The software, called Azyxxi, which rhymes with "Trixie," was first deployed a decade ago in the emergency department of Washington Hospital Center, the largest private hospital in Washington, D.C. As part of the deal to acquire the intellectual property for the software, Microsoft also will work with MedStar Health, which operates the hospital, to further develop and expand Azyxxi, company and hospital officials said Wednesday.

Software creators Craig Feied, Mark Smith, and Fidrik Iskandar, all medical doctors, and about 40 employees from the Washington Hospital Center development team will join Microsoft and work on Azyxxi, it was announced during a press conference at the hospital. Smith will stay as chairman of the hospital's emergency medicine department and also will be chief clinical liaison to Microsoft.

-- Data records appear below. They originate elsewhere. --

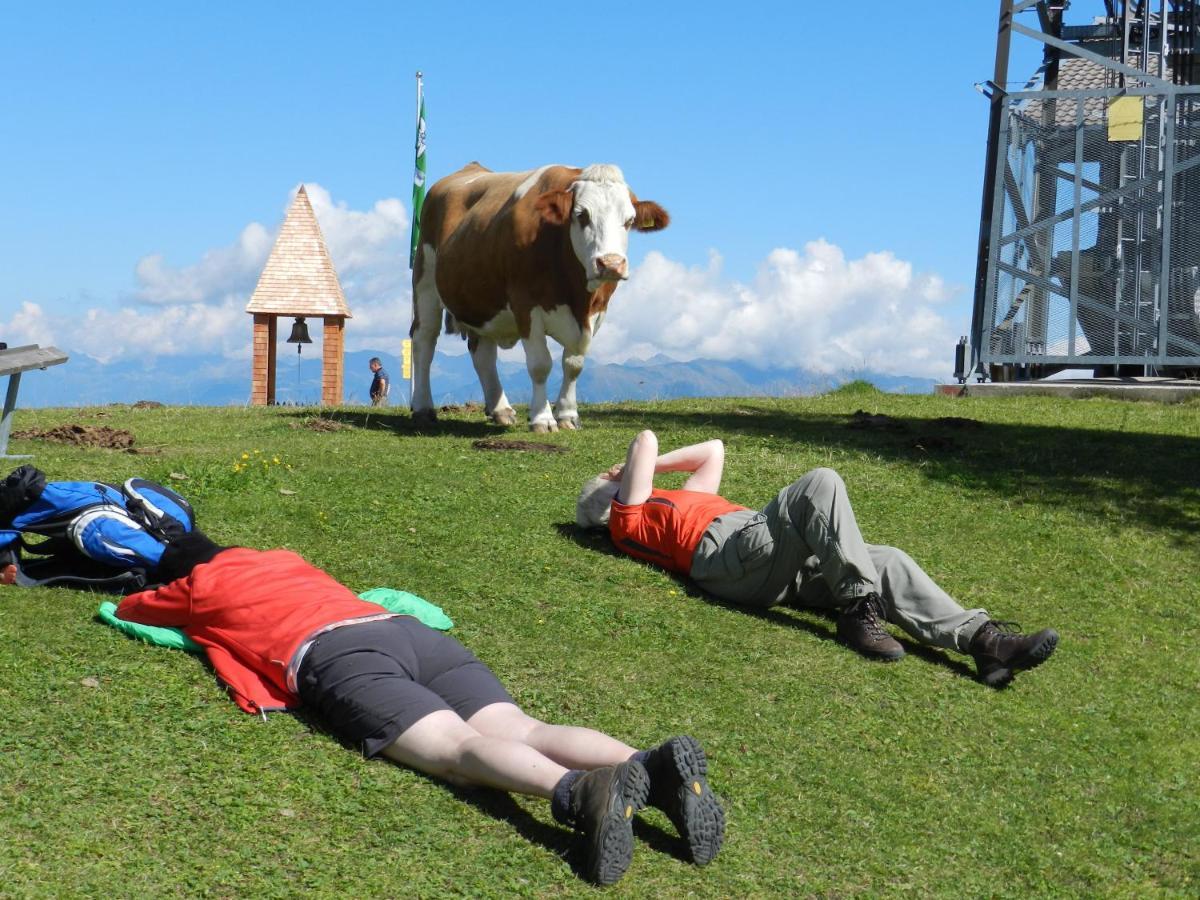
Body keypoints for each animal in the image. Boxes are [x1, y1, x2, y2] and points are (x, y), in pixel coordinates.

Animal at [408, 164, 672, 432]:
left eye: (629, 221)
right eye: (582, 215)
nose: (611, 264)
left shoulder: (596, 313)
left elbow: (574, 364)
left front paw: (567, 415)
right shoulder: (526, 305)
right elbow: (540, 364)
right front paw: (543, 419)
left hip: (481, 302)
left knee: (482, 353)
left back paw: (500, 409)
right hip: (425, 280)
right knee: (424, 340)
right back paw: (423, 408)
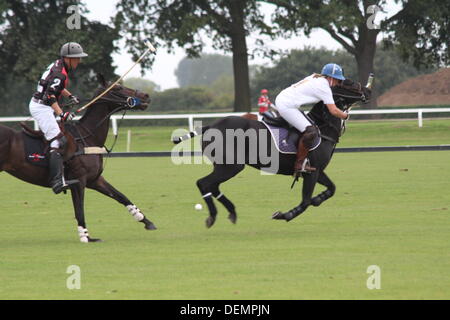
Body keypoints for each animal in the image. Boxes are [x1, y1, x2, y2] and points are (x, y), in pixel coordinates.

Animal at [0, 75, 157, 242]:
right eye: (118, 88)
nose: (146, 96)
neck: (88, 136)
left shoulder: (95, 179)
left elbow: (121, 196)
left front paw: (146, 221)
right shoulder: (79, 181)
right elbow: (79, 209)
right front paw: (86, 237)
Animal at [172, 79, 370, 228]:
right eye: (349, 83)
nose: (368, 91)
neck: (323, 128)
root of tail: (211, 125)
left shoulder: (317, 170)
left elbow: (331, 189)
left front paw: (318, 199)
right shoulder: (310, 172)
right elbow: (305, 201)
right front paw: (285, 214)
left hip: (224, 165)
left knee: (212, 186)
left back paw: (231, 212)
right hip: (231, 165)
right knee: (204, 183)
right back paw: (213, 216)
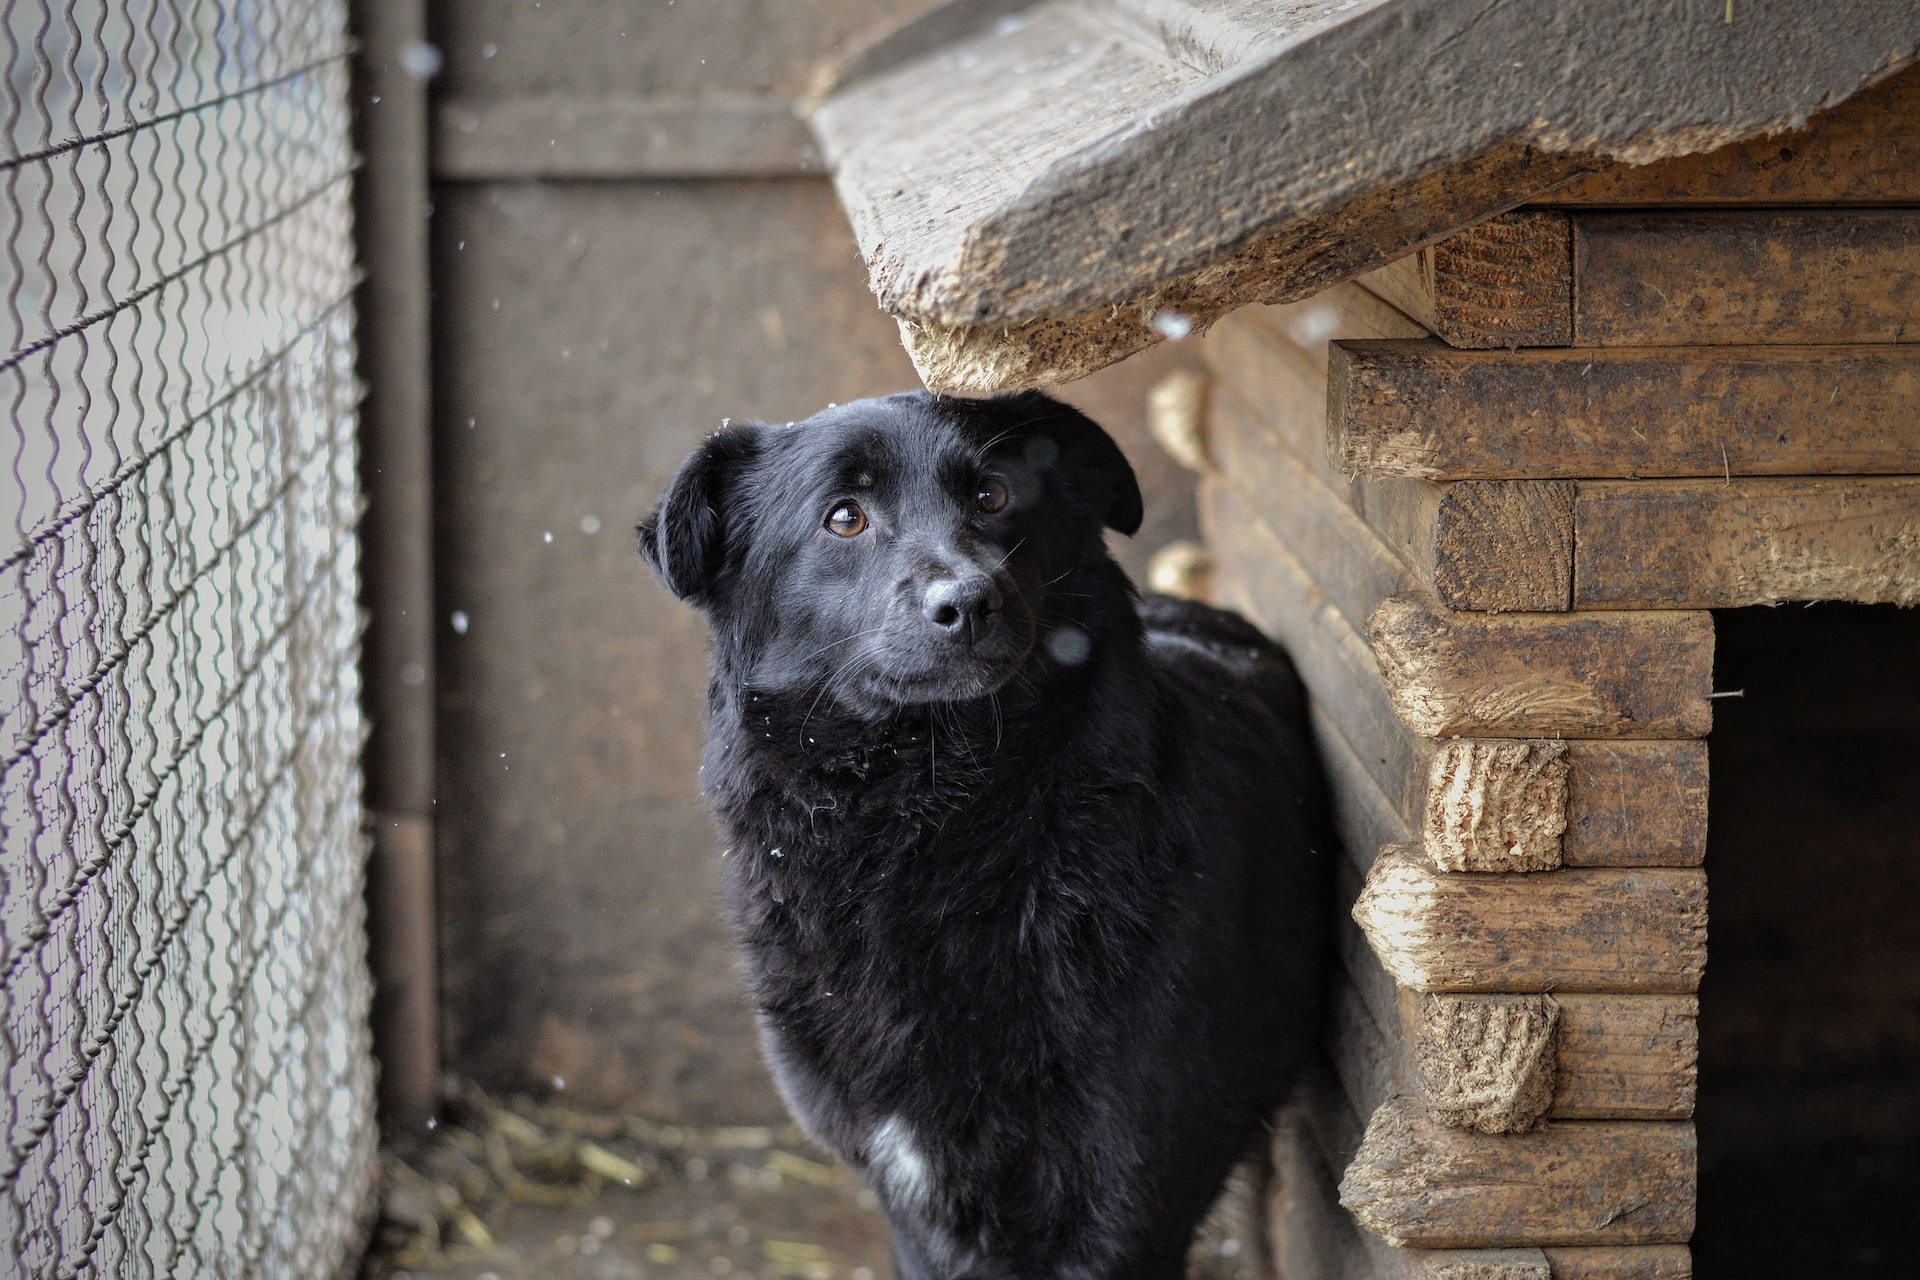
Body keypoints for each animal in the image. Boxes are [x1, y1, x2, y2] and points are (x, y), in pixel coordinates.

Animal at [637, 393, 1328, 1280]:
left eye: (993, 495)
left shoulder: (1126, 1198)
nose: (967, 602)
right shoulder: (912, 1197)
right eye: (844, 517)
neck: (937, 831)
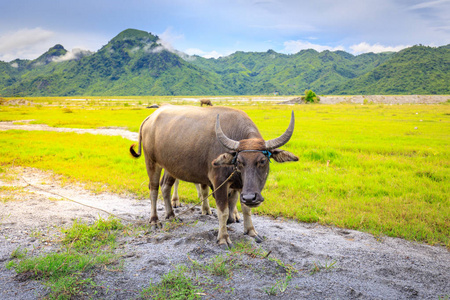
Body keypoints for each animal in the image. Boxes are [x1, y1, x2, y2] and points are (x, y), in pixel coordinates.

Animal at [129, 104, 298, 247]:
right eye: (239, 162)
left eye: (262, 161)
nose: (251, 197)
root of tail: (151, 117)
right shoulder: (219, 182)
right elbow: (223, 211)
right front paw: (223, 238)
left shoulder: (242, 186)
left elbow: (245, 208)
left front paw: (251, 231)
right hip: (151, 161)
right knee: (154, 189)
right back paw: (154, 220)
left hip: (171, 167)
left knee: (165, 187)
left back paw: (171, 215)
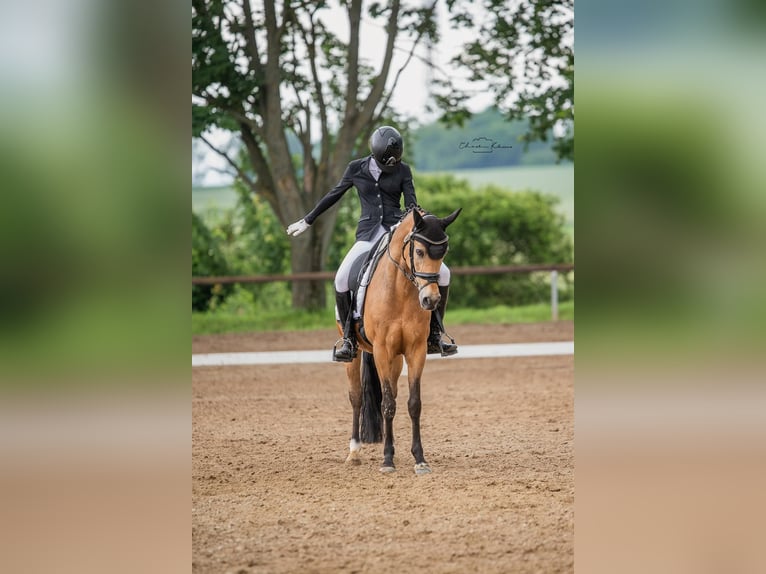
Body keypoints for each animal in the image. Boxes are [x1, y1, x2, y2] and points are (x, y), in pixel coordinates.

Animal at [344, 208, 464, 476]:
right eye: (418, 252)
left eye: (444, 252)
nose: (430, 300)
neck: (400, 290)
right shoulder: (382, 350)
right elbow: (387, 404)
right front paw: (387, 461)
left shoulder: (415, 351)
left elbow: (413, 403)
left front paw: (419, 459)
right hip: (356, 355)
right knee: (357, 397)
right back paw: (354, 452)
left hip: (397, 359)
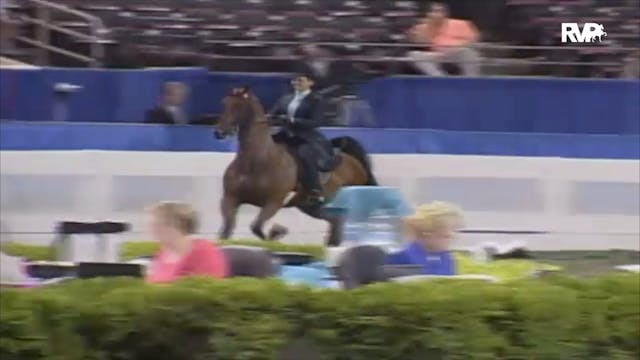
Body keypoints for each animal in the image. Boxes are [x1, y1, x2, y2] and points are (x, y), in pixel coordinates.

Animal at [215, 87, 378, 246]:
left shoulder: (273, 202)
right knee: (335, 220)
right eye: (224, 103)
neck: (256, 161)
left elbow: (256, 227)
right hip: (310, 206)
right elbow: (226, 232)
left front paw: (277, 232)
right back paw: (331, 243)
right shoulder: (230, 199)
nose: (219, 132)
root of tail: (353, 161)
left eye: (238, 106)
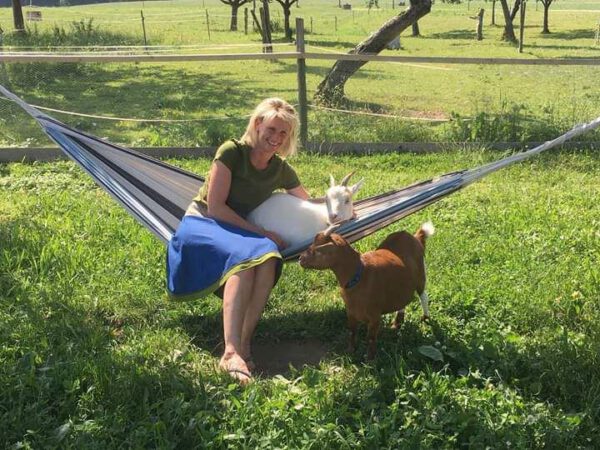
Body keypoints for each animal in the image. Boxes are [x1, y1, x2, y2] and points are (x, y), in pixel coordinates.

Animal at [302, 223, 434, 360]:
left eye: (317, 250)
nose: (301, 259)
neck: (359, 275)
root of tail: (415, 237)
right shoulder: (350, 312)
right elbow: (352, 332)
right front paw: (350, 351)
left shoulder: (375, 316)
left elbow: (370, 338)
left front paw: (370, 359)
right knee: (402, 300)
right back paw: (397, 323)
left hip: (421, 276)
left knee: (424, 296)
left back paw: (425, 318)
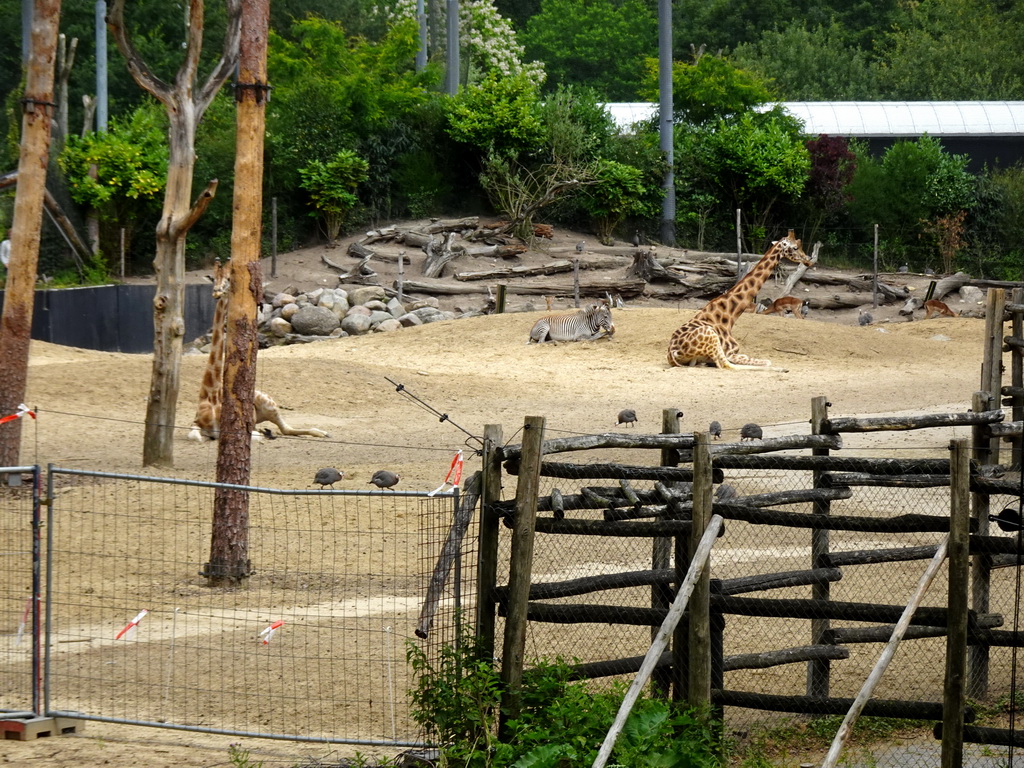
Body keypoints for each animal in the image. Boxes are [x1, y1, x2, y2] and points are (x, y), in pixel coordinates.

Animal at [186, 259, 325, 442]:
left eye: (228, 279)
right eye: (213, 278)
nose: (216, 293)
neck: (210, 397)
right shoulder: (197, 424)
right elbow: (194, 435)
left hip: (268, 403)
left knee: (285, 428)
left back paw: (322, 432)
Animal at [663, 231, 815, 370]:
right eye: (795, 247)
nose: (809, 260)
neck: (730, 315)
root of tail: (672, 353)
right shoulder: (730, 352)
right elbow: (765, 361)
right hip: (711, 338)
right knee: (729, 366)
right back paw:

Peter Neupert, vice president of Microsoft's health solutions group, will head a new company division that includes the employees involved in the acquisition. That division will manage product development and commercialization with the goal of releasing Azyxxi in the U.S. and eventually globally.

Washington Hospital Center will be the "development lab" for ongoing Azyxxi work, developing product prototypes and trying out new features of the software.

Azyxxi was designed to allow data sharing across disparate software systems and currently manages more than 40T bytes of live data that can be immediately accessed, according to its development team. It was built on Microsoft's .Net Framework, with the company's SQL Server database. It can be used on a variety of devices, including tablet and pocket PCs and scales relative to the size of the health-care institution. The software was described Wednesday as being easy to install, with a user friendly interface and "almost zero downtime."

Financial terms of the deal were not disclosed.